SHORT EXERCISE: Reproduce the data below verbatim, keeping every line in its original order.

□ □ □

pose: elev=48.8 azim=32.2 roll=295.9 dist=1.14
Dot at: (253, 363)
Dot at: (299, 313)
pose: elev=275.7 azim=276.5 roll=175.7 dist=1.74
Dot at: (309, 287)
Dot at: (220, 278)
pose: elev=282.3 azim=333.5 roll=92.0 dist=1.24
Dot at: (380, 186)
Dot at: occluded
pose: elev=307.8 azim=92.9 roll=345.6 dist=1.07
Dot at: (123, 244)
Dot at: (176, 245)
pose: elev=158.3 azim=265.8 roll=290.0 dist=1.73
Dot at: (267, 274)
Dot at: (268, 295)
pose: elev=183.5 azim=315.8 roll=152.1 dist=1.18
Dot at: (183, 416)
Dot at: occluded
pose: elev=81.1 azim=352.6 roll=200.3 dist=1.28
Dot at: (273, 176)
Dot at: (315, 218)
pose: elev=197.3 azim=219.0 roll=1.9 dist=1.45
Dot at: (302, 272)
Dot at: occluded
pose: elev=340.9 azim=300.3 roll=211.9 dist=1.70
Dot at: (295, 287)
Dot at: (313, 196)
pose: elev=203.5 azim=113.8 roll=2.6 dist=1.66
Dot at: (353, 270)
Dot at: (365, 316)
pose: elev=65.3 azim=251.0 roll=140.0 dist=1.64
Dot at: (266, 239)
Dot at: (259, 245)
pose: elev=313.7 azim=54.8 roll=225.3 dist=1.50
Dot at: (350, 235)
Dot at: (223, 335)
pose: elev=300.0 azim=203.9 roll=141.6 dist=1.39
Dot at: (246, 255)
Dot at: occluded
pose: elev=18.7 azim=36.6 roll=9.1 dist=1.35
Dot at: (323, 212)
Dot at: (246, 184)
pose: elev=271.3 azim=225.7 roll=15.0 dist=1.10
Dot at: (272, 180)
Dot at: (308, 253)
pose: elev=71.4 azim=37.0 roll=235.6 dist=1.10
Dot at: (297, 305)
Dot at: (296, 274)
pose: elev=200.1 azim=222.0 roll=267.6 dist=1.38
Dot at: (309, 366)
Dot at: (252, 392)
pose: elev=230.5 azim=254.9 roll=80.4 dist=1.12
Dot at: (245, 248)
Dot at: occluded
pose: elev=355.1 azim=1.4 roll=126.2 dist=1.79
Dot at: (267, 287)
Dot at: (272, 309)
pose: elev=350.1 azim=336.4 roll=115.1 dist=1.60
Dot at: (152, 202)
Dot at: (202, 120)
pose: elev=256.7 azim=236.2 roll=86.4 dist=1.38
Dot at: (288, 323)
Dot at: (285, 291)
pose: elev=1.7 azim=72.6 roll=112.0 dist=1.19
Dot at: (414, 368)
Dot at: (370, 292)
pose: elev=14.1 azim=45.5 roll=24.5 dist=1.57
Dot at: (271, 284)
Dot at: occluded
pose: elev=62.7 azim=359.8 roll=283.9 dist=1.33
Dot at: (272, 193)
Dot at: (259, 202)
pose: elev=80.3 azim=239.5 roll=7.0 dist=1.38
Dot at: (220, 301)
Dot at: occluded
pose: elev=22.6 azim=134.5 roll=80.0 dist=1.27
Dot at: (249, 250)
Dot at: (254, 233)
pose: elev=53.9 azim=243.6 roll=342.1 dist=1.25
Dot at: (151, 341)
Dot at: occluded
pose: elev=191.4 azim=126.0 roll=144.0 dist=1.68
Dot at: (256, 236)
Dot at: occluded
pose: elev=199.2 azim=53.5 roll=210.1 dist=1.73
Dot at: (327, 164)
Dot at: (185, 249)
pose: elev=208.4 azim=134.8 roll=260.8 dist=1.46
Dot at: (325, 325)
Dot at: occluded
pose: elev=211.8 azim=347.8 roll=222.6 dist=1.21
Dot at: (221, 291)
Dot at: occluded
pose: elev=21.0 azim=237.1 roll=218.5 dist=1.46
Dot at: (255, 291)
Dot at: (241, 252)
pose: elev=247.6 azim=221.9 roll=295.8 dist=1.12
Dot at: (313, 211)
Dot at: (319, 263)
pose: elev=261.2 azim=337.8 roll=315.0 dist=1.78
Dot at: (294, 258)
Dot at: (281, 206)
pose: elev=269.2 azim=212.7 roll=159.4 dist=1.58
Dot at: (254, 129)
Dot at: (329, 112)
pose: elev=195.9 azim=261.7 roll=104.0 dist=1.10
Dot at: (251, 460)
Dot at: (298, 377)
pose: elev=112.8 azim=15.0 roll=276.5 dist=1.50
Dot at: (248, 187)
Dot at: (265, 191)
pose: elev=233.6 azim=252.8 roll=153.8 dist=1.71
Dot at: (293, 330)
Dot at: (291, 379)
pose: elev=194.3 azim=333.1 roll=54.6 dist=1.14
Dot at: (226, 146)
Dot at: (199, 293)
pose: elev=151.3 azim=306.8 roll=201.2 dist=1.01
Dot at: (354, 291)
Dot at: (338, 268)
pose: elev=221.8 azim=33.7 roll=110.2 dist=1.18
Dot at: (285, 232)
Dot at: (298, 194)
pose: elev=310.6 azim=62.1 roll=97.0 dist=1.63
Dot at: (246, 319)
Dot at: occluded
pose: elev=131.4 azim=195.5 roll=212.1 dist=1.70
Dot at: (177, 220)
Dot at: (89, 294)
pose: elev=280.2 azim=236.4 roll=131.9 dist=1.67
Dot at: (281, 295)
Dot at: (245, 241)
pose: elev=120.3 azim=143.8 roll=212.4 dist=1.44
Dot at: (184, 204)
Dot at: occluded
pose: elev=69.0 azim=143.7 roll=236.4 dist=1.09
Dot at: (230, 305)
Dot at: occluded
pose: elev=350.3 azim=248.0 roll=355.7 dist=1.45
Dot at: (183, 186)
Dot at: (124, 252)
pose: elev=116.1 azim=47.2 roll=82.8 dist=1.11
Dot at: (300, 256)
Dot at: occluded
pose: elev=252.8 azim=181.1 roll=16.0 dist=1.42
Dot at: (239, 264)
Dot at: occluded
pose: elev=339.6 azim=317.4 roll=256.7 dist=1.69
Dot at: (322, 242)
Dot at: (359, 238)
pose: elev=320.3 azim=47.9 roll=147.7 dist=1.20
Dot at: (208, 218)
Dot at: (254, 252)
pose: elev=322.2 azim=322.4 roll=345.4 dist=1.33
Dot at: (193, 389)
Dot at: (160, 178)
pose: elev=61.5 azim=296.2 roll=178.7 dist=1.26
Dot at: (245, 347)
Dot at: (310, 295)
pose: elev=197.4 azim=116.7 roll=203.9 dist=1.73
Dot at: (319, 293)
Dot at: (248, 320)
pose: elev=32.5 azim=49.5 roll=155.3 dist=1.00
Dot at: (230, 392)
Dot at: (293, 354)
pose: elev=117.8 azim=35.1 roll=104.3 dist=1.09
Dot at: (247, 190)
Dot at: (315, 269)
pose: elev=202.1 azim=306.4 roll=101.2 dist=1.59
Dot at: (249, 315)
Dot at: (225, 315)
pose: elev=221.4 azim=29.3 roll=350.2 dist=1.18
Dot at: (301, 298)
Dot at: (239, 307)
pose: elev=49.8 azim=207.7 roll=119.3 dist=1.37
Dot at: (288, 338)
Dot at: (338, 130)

□ □ □

EXPECTED ANSWER:
pose: elev=48.8 azim=32.2 roll=295.9 dist=1.14
Dot at: (253, 363)
Dot at: (299, 313)
pose: elev=275.7 azim=276.5 roll=175.7 dist=1.74
Dot at: (309, 287)
Dot at: (220, 278)
pose: elev=282.3 azim=333.5 roll=92.0 dist=1.24
Dot at: (380, 186)
Dot at: occluded
pose: elev=307.8 azim=92.9 roll=345.6 dist=1.07
Dot at: (123, 244)
Dot at: (176, 245)
pose: elev=158.3 azim=265.8 roll=290.0 dist=1.73
Dot at: (267, 274)
Dot at: (268, 295)
pose: elev=183.5 azim=315.8 roll=152.1 dist=1.18
Dot at: (183, 416)
Dot at: occluded
pose: elev=81.1 azim=352.6 roll=200.3 dist=1.28
Dot at: (273, 176)
Dot at: (315, 218)
pose: elev=197.3 azim=219.0 roll=1.9 dist=1.45
Dot at: (302, 272)
Dot at: occluded
pose: elev=340.9 azim=300.3 roll=211.9 dist=1.70
Dot at: (295, 287)
Dot at: (313, 196)
pose: elev=203.5 azim=113.8 roll=2.6 dist=1.66
Dot at: (353, 270)
Dot at: (365, 316)
pose: elev=65.3 azim=251.0 roll=140.0 dist=1.64
Dot at: (266, 239)
Dot at: (259, 245)
pose: elev=313.7 azim=54.8 roll=225.3 dist=1.50
Dot at: (350, 235)
Dot at: (223, 335)
pose: elev=300.0 azim=203.9 roll=141.6 dist=1.39
Dot at: (246, 255)
Dot at: occluded
pose: elev=18.7 azim=36.6 roll=9.1 dist=1.35
Dot at: (323, 212)
Dot at: (246, 184)
pose: elev=271.3 azim=225.7 roll=15.0 dist=1.10
Dot at: (272, 180)
Dot at: (308, 253)
pose: elev=71.4 azim=37.0 roll=235.6 dist=1.10
Dot at: (297, 305)
Dot at: (296, 274)
pose: elev=200.1 azim=222.0 roll=267.6 dist=1.38
Dot at: (309, 366)
Dot at: (252, 392)
pose: elev=230.5 azim=254.9 roll=80.4 dist=1.12
Dot at: (245, 248)
Dot at: occluded
pose: elev=355.1 azim=1.4 roll=126.2 dist=1.79
Dot at: (267, 287)
Dot at: (272, 309)
pose: elev=350.1 azim=336.4 roll=115.1 dist=1.60
Dot at: (152, 202)
Dot at: (202, 120)
pose: elev=256.7 azim=236.2 roll=86.4 dist=1.38
Dot at: (288, 323)
Dot at: (285, 291)
pose: elev=1.7 azim=72.6 roll=112.0 dist=1.19
Dot at: (414, 368)
Dot at: (370, 292)
pose: elev=14.1 azim=45.5 roll=24.5 dist=1.57
Dot at: (271, 284)
Dot at: occluded
pose: elev=62.7 azim=359.8 roll=283.9 dist=1.33
Dot at: (272, 193)
Dot at: (259, 202)
pose: elev=80.3 azim=239.5 roll=7.0 dist=1.38
Dot at: (220, 301)
Dot at: occluded
pose: elev=22.6 azim=134.5 roll=80.0 dist=1.27
Dot at: (249, 250)
Dot at: (254, 233)
pose: elev=53.9 azim=243.6 roll=342.1 dist=1.25
Dot at: (151, 341)
Dot at: occluded
pose: elev=191.4 azim=126.0 roll=144.0 dist=1.68
Dot at: (256, 236)
Dot at: occluded
pose: elev=199.2 azim=53.5 roll=210.1 dist=1.73
Dot at: (327, 164)
Dot at: (185, 249)
pose: elev=208.4 azim=134.8 roll=260.8 dist=1.46
Dot at: (325, 325)
Dot at: occluded
pose: elev=211.8 azim=347.8 roll=222.6 dist=1.21
Dot at: (221, 291)
Dot at: occluded
pose: elev=21.0 azim=237.1 roll=218.5 dist=1.46
Dot at: (255, 291)
Dot at: (241, 252)
pose: elev=247.6 azim=221.9 roll=295.8 dist=1.12
Dot at: (313, 211)
Dot at: (319, 263)
pose: elev=261.2 azim=337.8 roll=315.0 dist=1.78
Dot at: (294, 258)
Dot at: (281, 206)
pose: elev=269.2 azim=212.7 roll=159.4 dist=1.58
Dot at: (254, 129)
Dot at: (329, 112)
pose: elev=195.9 azim=261.7 roll=104.0 dist=1.10
Dot at: (251, 460)
Dot at: (298, 377)
pose: elev=112.8 azim=15.0 roll=276.5 dist=1.50
Dot at: (248, 187)
Dot at: (265, 191)
pose: elev=233.6 azim=252.8 roll=153.8 dist=1.71
Dot at: (293, 330)
Dot at: (291, 379)
pose: elev=194.3 azim=333.1 roll=54.6 dist=1.14
Dot at: (226, 146)
Dot at: (199, 293)
pose: elev=151.3 azim=306.8 roll=201.2 dist=1.01
Dot at: (354, 291)
Dot at: (338, 268)
pose: elev=221.8 azim=33.7 roll=110.2 dist=1.18
Dot at: (285, 232)
Dot at: (298, 194)
pose: elev=310.6 azim=62.1 roll=97.0 dist=1.63
Dot at: (246, 319)
Dot at: occluded
pose: elev=131.4 azim=195.5 roll=212.1 dist=1.70
Dot at: (177, 220)
Dot at: (89, 294)
pose: elev=280.2 azim=236.4 roll=131.9 dist=1.67
Dot at: (281, 295)
Dot at: (245, 241)
pose: elev=120.3 azim=143.8 roll=212.4 dist=1.44
Dot at: (184, 204)
Dot at: occluded
pose: elev=69.0 azim=143.7 roll=236.4 dist=1.09
Dot at: (230, 305)
Dot at: occluded
pose: elev=350.3 azim=248.0 roll=355.7 dist=1.45
Dot at: (183, 186)
Dot at: (124, 252)
pose: elev=116.1 azim=47.2 roll=82.8 dist=1.11
Dot at: (300, 256)
Dot at: occluded
pose: elev=252.8 azim=181.1 roll=16.0 dist=1.42
Dot at: (239, 264)
Dot at: occluded
pose: elev=339.6 azim=317.4 roll=256.7 dist=1.69
Dot at: (322, 242)
Dot at: (359, 238)
pose: elev=320.3 azim=47.9 roll=147.7 dist=1.20
Dot at: (208, 218)
Dot at: (254, 252)
pose: elev=322.2 azim=322.4 roll=345.4 dist=1.33
Dot at: (193, 389)
Dot at: (160, 178)
pose: elev=61.5 azim=296.2 roll=178.7 dist=1.26
Dot at: (245, 347)
Dot at: (310, 295)
pose: elev=197.4 azim=116.7 roll=203.9 dist=1.73
Dot at: (319, 293)
Dot at: (248, 320)
pose: elev=32.5 azim=49.5 roll=155.3 dist=1.00
Dot at: (230, 392)
Dot at: (293, 354)
pose: elev=117.8 azim=35.1 roll=104.3 dist=1.09
Dot at: (247, 190)
Dot at: (315, 269)
pose: elev=202.1 azim=306.4 roll=101.2 dist=1.59
Dot at: (249, 315)
Dot at: (225, 315)
pose: elev=221.4 azim=29.3 roll=350.2 dist=1.18
Dot at: (301, 298)
Dot at: (239, 307)
pose: elev=49.8 azim=207.7 roll=119.3 dist=1.37
Dot at: (288, 338)
Dot at: (338, 130)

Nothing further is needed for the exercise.